The premise the argument rests on, and which the people advancing it rarely examine, is that an experimental aircraft reaches service on light testing. It reaches service through more scrutiny than a certificated aircraft of the same family, not less, because every individual airframe completes twenty-five to forty hours of Phase 1 flight testing under an FAA-issued airworthiness certificate and FAA-issued operating limitations, more per airframe than the type test programme allocates to any single example once the type is cleared.

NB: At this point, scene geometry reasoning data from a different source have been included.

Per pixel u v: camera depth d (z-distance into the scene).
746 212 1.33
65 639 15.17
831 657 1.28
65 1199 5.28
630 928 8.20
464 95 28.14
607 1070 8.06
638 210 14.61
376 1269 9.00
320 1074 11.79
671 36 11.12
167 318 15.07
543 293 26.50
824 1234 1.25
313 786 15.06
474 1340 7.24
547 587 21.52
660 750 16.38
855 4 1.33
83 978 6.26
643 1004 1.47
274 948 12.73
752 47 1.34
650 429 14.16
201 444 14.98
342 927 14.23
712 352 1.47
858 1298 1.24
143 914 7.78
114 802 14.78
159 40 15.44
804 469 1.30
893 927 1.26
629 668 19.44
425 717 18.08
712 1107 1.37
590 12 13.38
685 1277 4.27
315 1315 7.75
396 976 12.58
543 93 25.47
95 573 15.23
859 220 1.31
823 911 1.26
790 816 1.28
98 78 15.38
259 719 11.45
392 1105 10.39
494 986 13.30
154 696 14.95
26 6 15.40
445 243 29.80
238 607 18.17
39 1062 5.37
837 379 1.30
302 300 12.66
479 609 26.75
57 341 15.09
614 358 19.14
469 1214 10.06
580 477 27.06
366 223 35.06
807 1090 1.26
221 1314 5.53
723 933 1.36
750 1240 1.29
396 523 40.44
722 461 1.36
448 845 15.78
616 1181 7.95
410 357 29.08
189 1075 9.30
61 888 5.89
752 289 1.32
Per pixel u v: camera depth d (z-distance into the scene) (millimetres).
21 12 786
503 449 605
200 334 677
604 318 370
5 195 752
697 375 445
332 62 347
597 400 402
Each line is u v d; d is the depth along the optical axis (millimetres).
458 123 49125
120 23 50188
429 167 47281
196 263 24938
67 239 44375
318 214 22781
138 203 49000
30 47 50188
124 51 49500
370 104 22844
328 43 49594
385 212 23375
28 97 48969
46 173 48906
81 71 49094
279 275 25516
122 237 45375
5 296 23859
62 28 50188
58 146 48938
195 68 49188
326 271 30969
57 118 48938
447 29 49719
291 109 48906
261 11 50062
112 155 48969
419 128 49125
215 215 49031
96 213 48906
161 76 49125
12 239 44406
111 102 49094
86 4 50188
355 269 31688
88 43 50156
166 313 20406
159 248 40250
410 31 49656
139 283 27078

The experimental regime and type certification both place the work under the authority, the first at every airframe and the second once for the type, whereas MOSAIC rests on a manufacturer declaration against a consensus standard and does neither, so the safety record of the experimental fleet cannot be lent to it as the argument supposes. That per-airframe testing is also what stops the experimental regime scaling, since a manufacturer who carried twenty-five to forty hours at every delivered aircraft would overrun the cost of the organisations that type certification maintains.
One assumption underlies the whole examination, namely that every manufacturer involved honours the declarations they sign, since malicious acting is a different question. What is at issue is what each regime actually demonstrates when the declaration is truthful.
Twenty-Five Hours of Truth
The substantive requirement for any aircraft holding an experimental airworthiness certificate appears in 14 CFR 91.319(b). Before the aircraft may leave its assigned flight test area, the operator must show that the aircraft is controllable throughout its normal range of speeds and throughout all manoeuvres to be executed, and that it has no hazardous operating characteristics or design features [FAA91319]. The FAA accepts compliance through a phased flight test approach in which Phase 1 establishes the envelope.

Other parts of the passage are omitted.